Markets have shrugged off heavy metal(s) even though their plunge Friday was staggering. We are up around 5% in gold this morning following reports of queues of Singaporeans buying the dip yesterday. Yet note that this happened to an asset seen as a “safe-haven”, and as the foundation of a new global system – even as nobody anywhere is close to demanding gold as payment for exports, or is able to do so if needed. Indeed, there are whispers that a key driver of, and much of the worst damage from, the pump-‘n’-dump was centered in China (whose neo-mercantilism is ironically a key reason for fractures in fiat currency and the liberal world order). One wonders how long generic ‘markets’ can stay calm in a world in which so many people are so unenamoured of fiat FX; and how metals can cope with “because markets!” HFT speculation that make them trade like an NFT or meme stock.

Then again, markets seem to have put the extraordinary recent volatility in JGBs behind them  when nothing has been resolved there. PM Takaichi seems set for a landslide victory on 8 February that will lead us back to where we were – save the US suggesting there’s no bailout from it coming for Japan. That leaves the world’s third largest economy, the $7.8 trillion JGB market, and JPY all on edge as Tokyo deals with rising geopolitical tensions with China over Taiwan.

Chart understanding data —
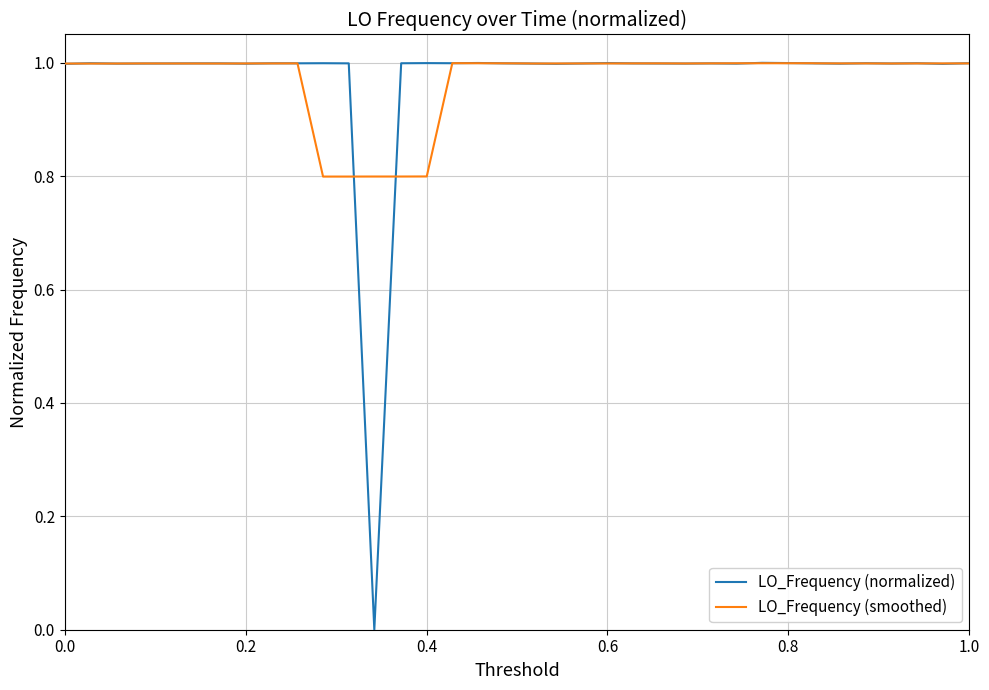

True or false: LO_Frequency (smoothed) has more than 2 points higher than both neighbors.

True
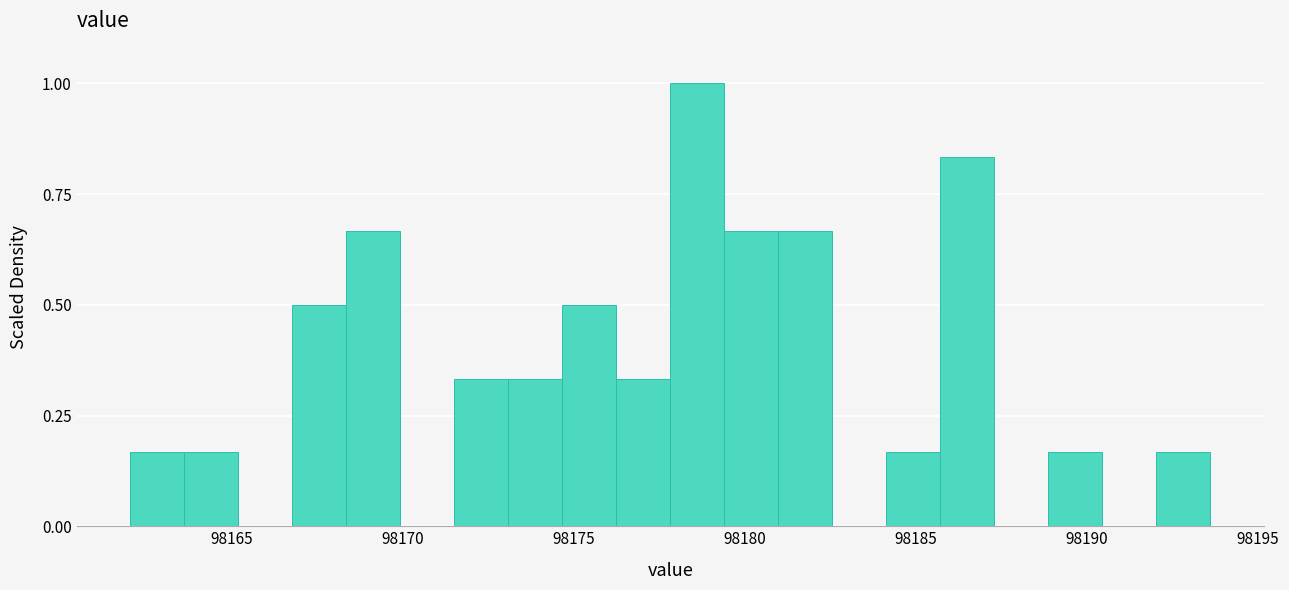

Read against the x-axis, roughly where is the centre of the tallest bar?

98178.5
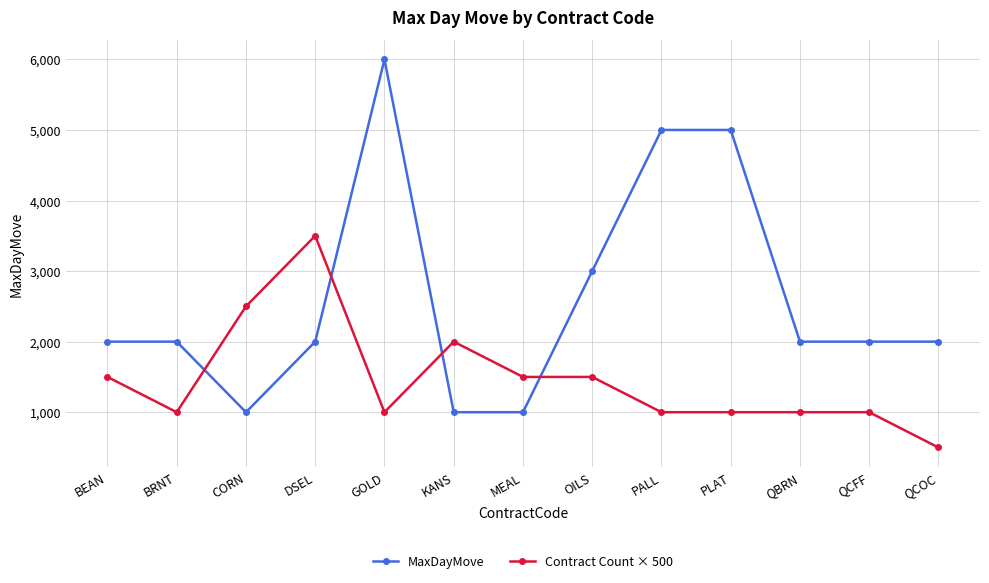

Where is Contract Count × 500 nearest to the value 2000?

KANS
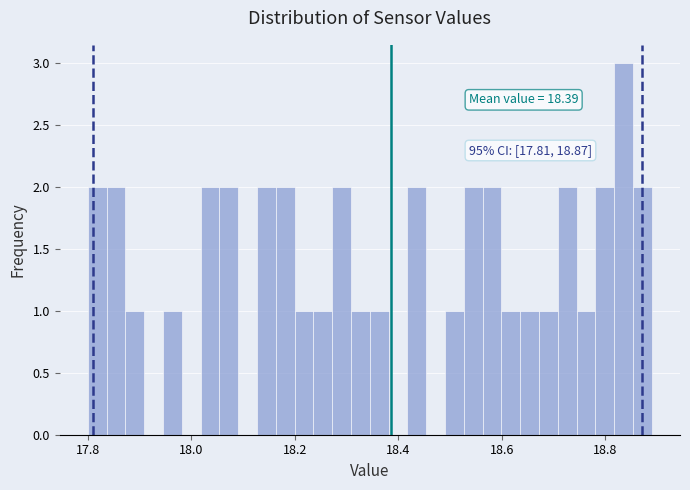

Around what value on the x-axis is the tallest bar? Give the approximate position of its centre, as read against the axis.

18.84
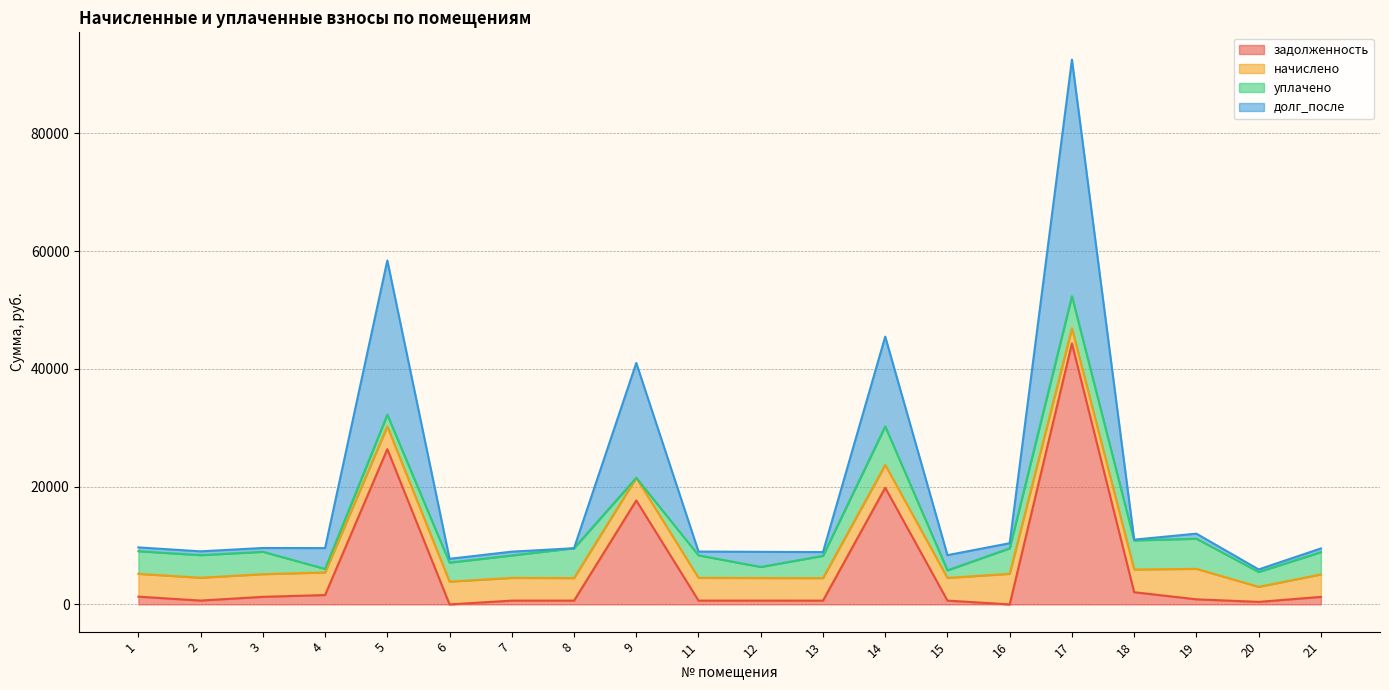

In задолженность, how many points are lower than both neighbors (excluding endpoints)?

6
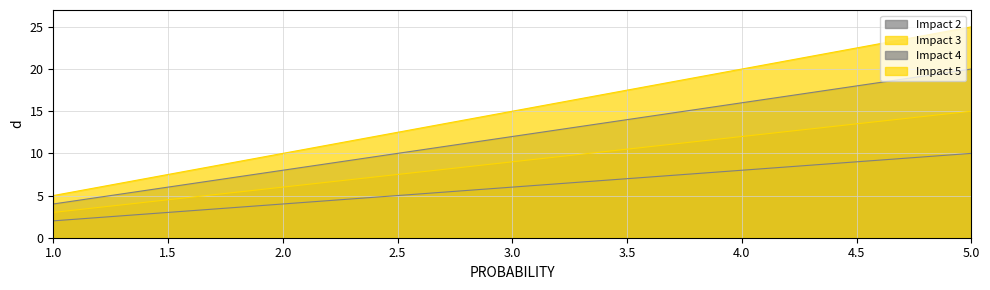

Which series has the largest range (max minus min)?

Impact 5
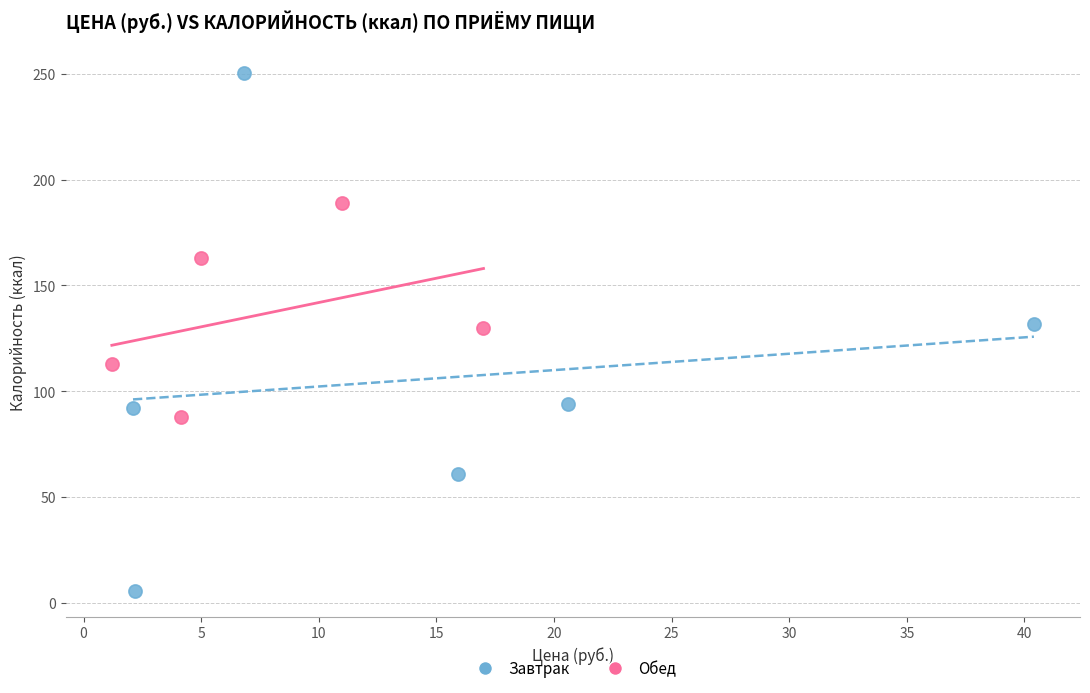

Which series has the widest spread of Y values?

Завтрак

PROBLEMS TO WORK ON —
- A) List every all-capital abbreviation in the market commentary on gold and JGBs.
- B) Extend the market commentary on gold and JGBs with a further paragraph that follows on from its last sentence.

PER-TASK ANSWERS —
- A) FX, HFT, NFT, JGB (also JGBs), PM, US, JPY

- B)
Going back to Friday, a meme is that metals were heavy as Fed Chair nominee Warsh was seen as a hawk: yet there’s as much likelihood of that being true as that he was picked for his looks. US rates are going to fall, but Warsh just looks hawkish. Moreover, a hawk/dove framing is arguably now irrelevant. What I dub ‘reverse perestroika’ implies a shift to a Treasury- not Fed-centric system and to industry from financialisation: logically that implies different interest rates by sector, so hawkish and dovish. As @mnicoletos puts it, it means changes to encourage banks to lend more into productive sectors. And as @ctindale points out, it requires abandoning abstract economist models of aggregate supply and demand — useless vs shocks like rare earths — to address specific material constraints in each sector, e.g., funding stockpiles to release rather than raising rates. If Warsh wants a ‘regime change’ at the Fed (as do Bessent and Trump), then that’s the form it will take, comrades, not just ‘hawk/dove’.

That’s too late for those who ended up having to raise rates after cutting them, i.e., the RBA. Australia’s property-addled economy and Reserve Bank are the first to U-turn on “because (property) markets” rate cuts, hiking to 3.85%, because of “materially” higher inflation, rather than the low inflation their abstract model had told them was looming. It looks like another hike is also going to have to follow. As the Aussie financial press put it, “Chalmers and Bullock both messed up on inflation – the RBA is finally trying to fix its inflation mistakes. When will the federal government follow suit?” Equally, when will abstract models follow suit? And when will markets grasp that is what logically follows on from all of this?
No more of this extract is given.